Windowsは、そのWindowクラスを登録したスレッドでしかイベントを処理することができない。そこで、window-masterというスレッドが、全てのWindowの生成と開放、イベントハンドリングを対応し、Windowを開いたスレッドへのイベント配送を行っていた。
今後moshのスレッドを使わずにこれを実現するには、window-masterをCなりC++で書き直す必要が有る。

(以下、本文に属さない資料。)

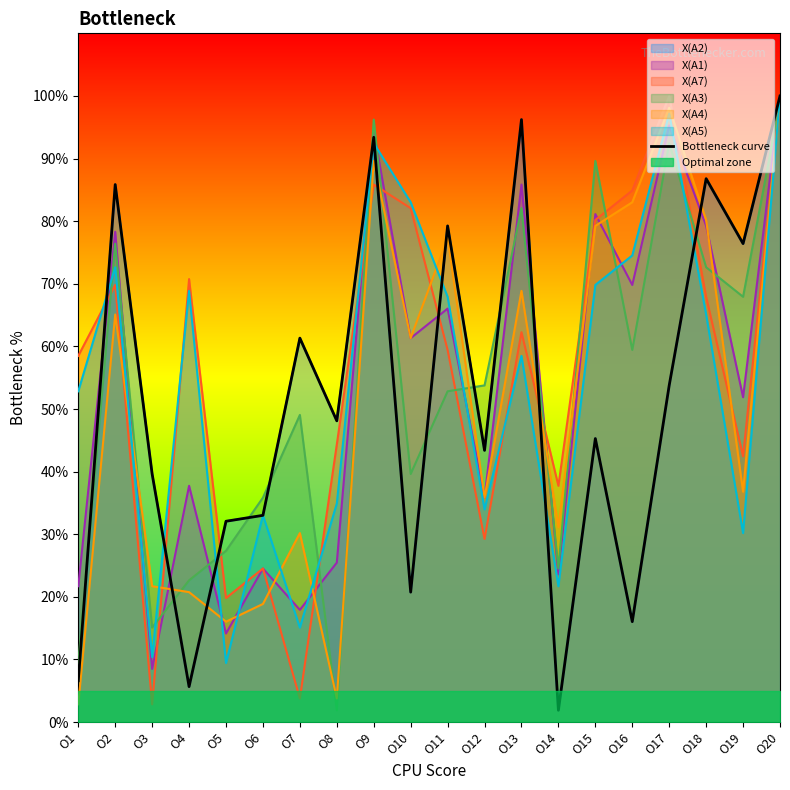

Which category has the lowest value across all series?

O14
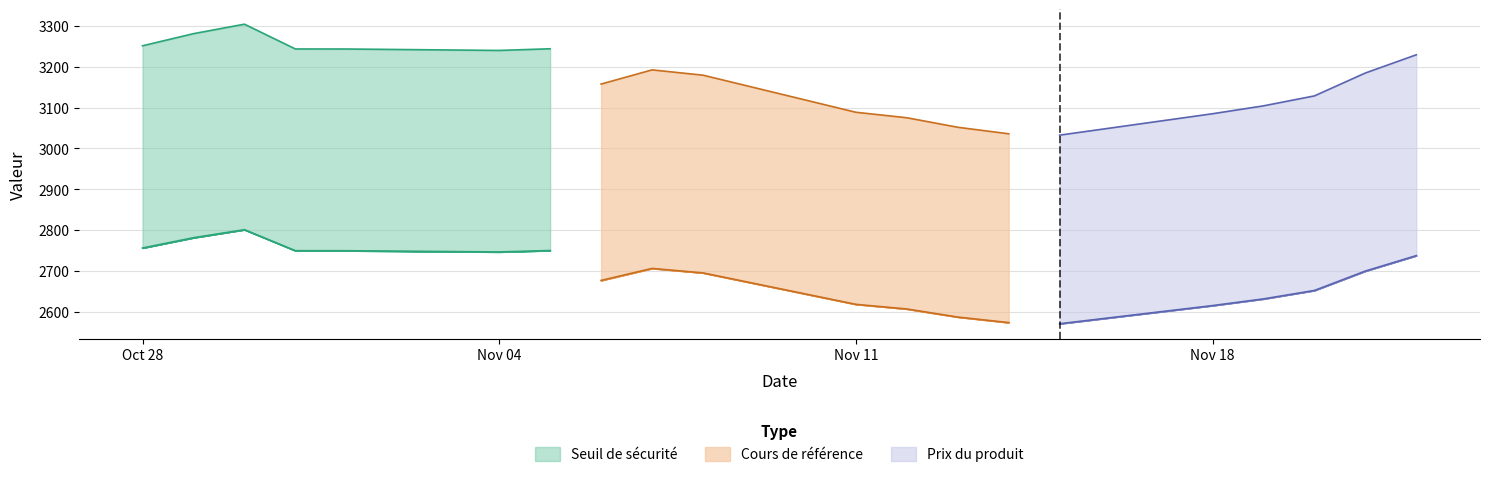

How many distinct data groups are displayed?

3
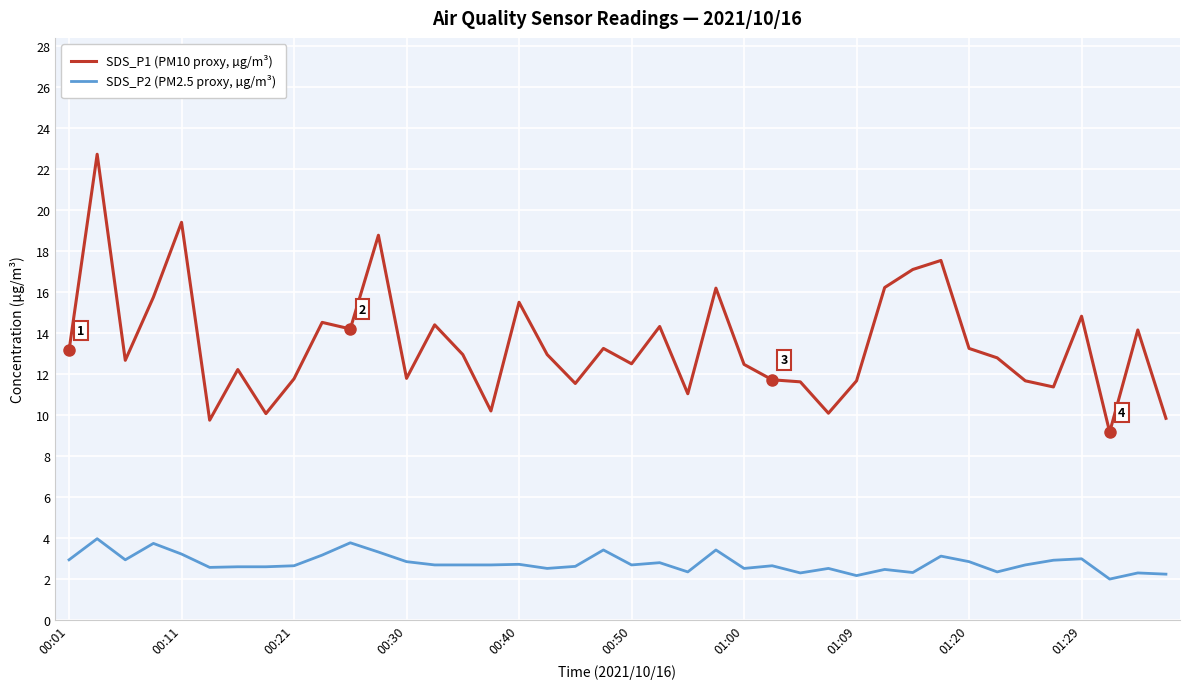

True or false: SDS_P1 (PM10 proxy, µg/m³) and SDS_P2 (PM2.5 proxy, µg/m³) intersect in this chart.

False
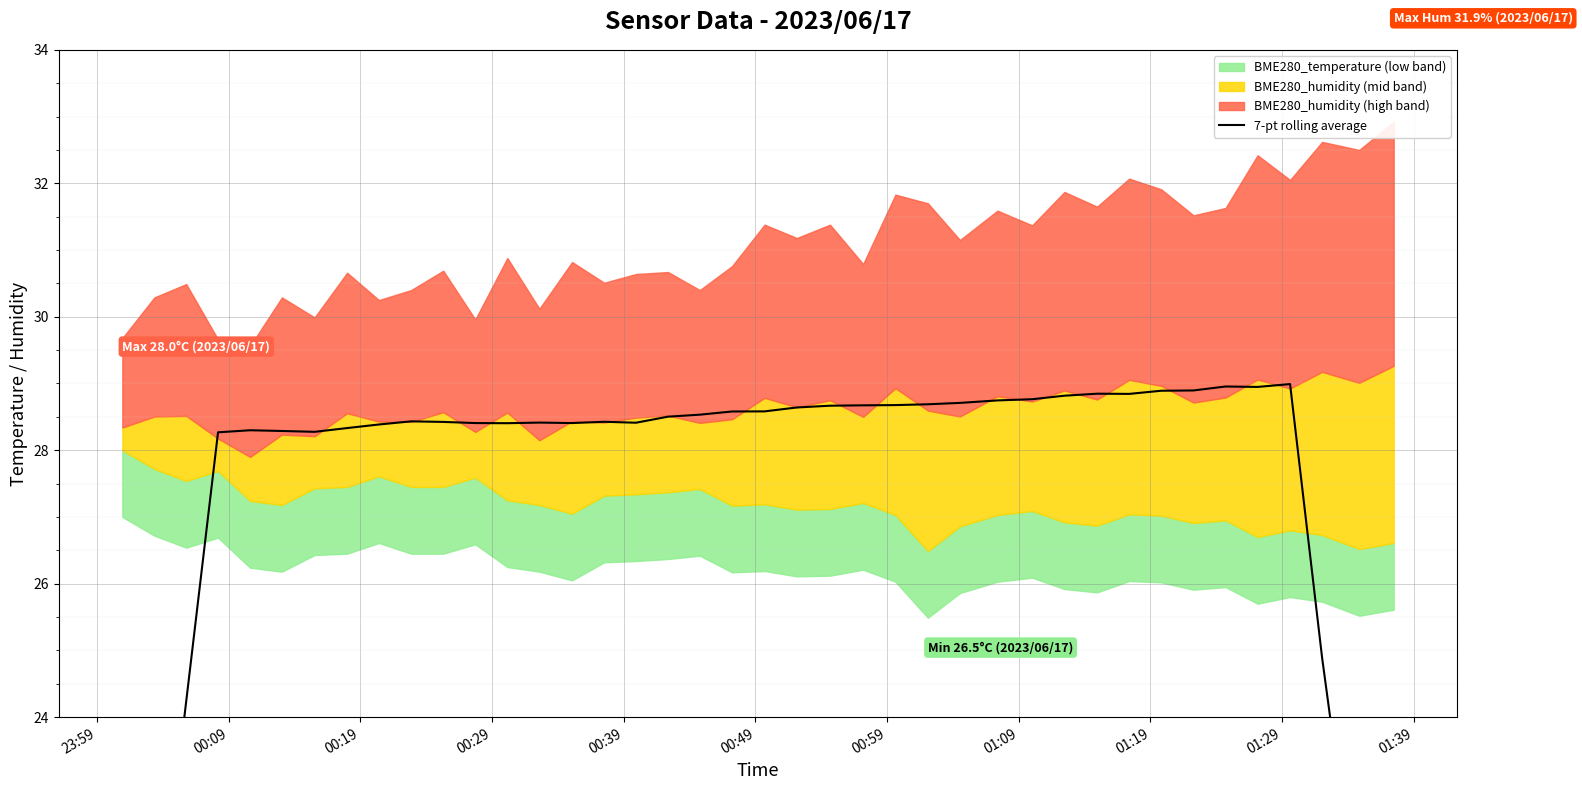

How many interior local peaks (higher than both neighbors) does the data have?

7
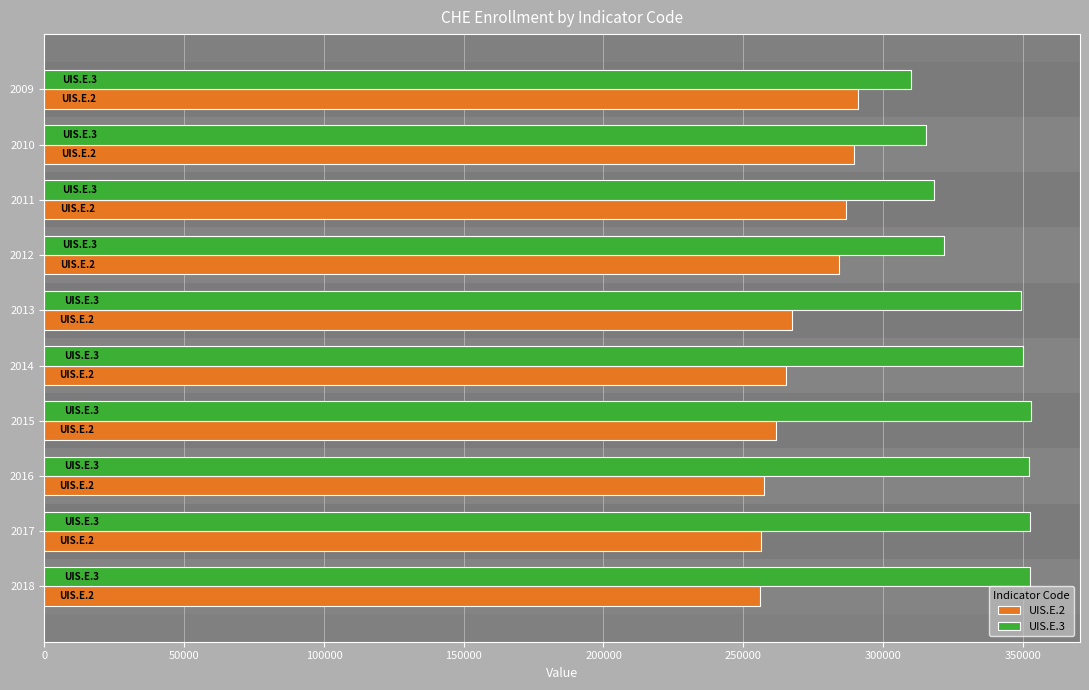

What is the total value across all series at 2016?

609783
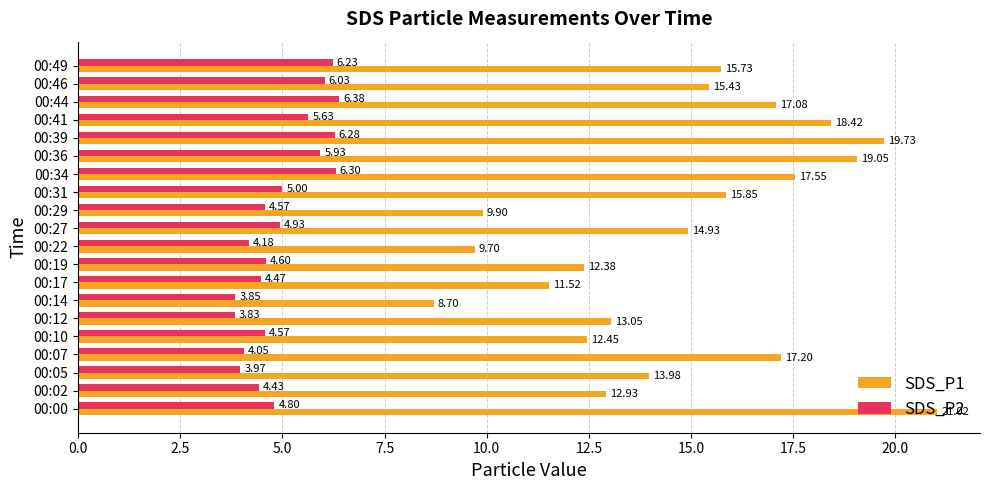

Is the value of SDS_P2 at 00:27 greater than the value of SDS_P1 at 00:17?

No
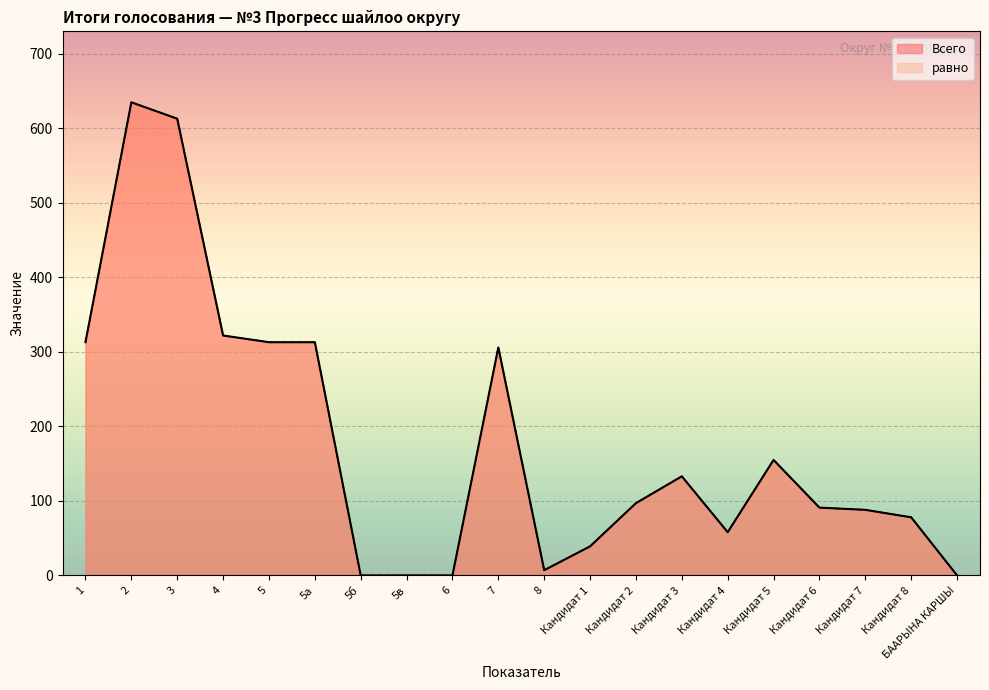

Reading left to right, extract all data points from this chart.

Всего: 1=313	2=635	3=613	4=322	5=313	5а=313	5б=0	5в=0	6=0	7=306	8=7	Кандидат 1=39	Кандидат 2=97	Кандидат 3=133	Кандидат 4=58	Кандидат 5=155	Кандидат 6=91	Кандидат 7=88	Кандидат 8=78	БААРЫНА КАРШЫ=0
равно: 1=313	2=635	3=613	4=322	5=313	5а=313	5б=0	5в=0	6=0	7=306	8=7	Кандидат 1=39	Кандидат 2=97	Кандидат 3=133	Кандидат 4=58	Кандидат 5=155	Кандидат 6=91	Кандидат 7=88	Кандидат 8=78	БААРЫНА КАРШЫ=0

canvasはあまり多重化が重要なタイプのAPIで無いので(そもそもバックエンドにする描画エンジンがスレッドセーフであることが保証されていない)、今後は完全にシングルスレッドのAPIとしてデザインしなおすことになる。
しかし、通信周りは多重化できないと困るので、何らかの方法でスレッドを使わず多重化する手法を考えないといけない。

継続によるI/O多重化

幸い、Schemeには継続があるので、これをI/O多重化に使用できる。つまり、I/O待ちに入る直前に継続を保存し、I/Oが直ぐ終わることが保証される状況になったら継続を復元して実際のI/Oを行えば良い。
問題は2つある。

  • 継続の再開のトリガ
  • 並列して他の処理を実行できること

これは1つの方法で解決できる。I/O待ちの"ステーション"を作り、それをFFIで制御できるようにする。

ステーション

この"ステーション"は、例えば、libeventではevent_baseと呼ばれる。
ここで言うステーションとは、いくつかのオブジェクトを纏めて待ち受けることで非同期I/Oを同期I/Oに変換する仕組みで、大概のOSではそのような仕組みが用意されている。
原理的に、一つのステーションは一種類のオブジェクトしか待ち受けることが出来ない。

  • epollステーション → Linuxのfd
  • WaitForMultipleObjectステーション → Win32のHANDLE

他にlibusbのようにライブラリ固有のステーションを持つものも有る。
簡単には、Schemeスクリプトはステーションに対してblockし、利用可能になったオブジェクトに関連付けられた継続を再開する。
これは単純にportに置き換えることは出来ない。例えば、listenしているsocketは、読み出し可能になったときにデータではなくsocketを出力する*1

FFIレベルスレッドの導入

Scheme側は同時に1つのステーションしか待ち受けることが出来ないが、ステーションは1種類のオブジェクトしか待ち受けることが出来ない。しかも、WaitForMultipleObjectのように一度に待ち受けることの出来るオブジェクトに制限があることもある。
そこで、ステーションを合成してステーションにする仕組みがFFI側に必要になる。もちろん、これはmoshのスレッドで簡単に書くことが出来るが、FFIレベルでスレッドを持つことにもメリットが有る。FFIスレッドはGCによって停止することが無いし、多分moshのスレッドより安定して動作する。
より重要な目的は、同期I/Oを非同期I/Oに変換し、非同期I/O同様の多重化を提供することに有る。
FFIレベルスレッドは :

  • "FFIステーション"の実装(要するにpthreadやWin32 thread)
  • FFI通知機構の提供(要するに条件変数)
  • 専用のコールバック機構
  • Cクロージャ

を備える必要が有る。
コールバックをそのまま使うことはできない。BoehmGCは登録されていないスレッドからのGC起動が行えない。
Cクロージャは、"C関数をあるパラメタで起動するプログラム"へのポインタで、これはlibffiで簡単に生成できる。

prereading

いくつかのAPIは、読み出し可能というシグナルが必ずしも読み出し可能であることを保証しない。例えば、socketがaccept可能になってから処理されるまでの間にsocketが破棄されるなどの問題が有る。
いわゆるnon-blocking I/Oが使える場合は、確実にこれらのオブジェクトにnon-blocking I/Oを適用することで問題を回避できる。
しかし、non-blocking I/Oが使用できず、かつ、読み出し可能かどうかを検討する確実なAPIが存在しないケースも有る。例えばlibusb-0.XのAPIはこのケースに該当する。
このようなケースでは、FFIスレッド側で読み出しの完了までを面倒見ることで問題を回避できる。 libusb固有の問題として、libusbは読み出しサイズにセンシティブ(余計なサイズのバッファを予め与えることが出来ないAPI)なので読み出しの完了までを行うwrapperはどちらにせよ必要になる。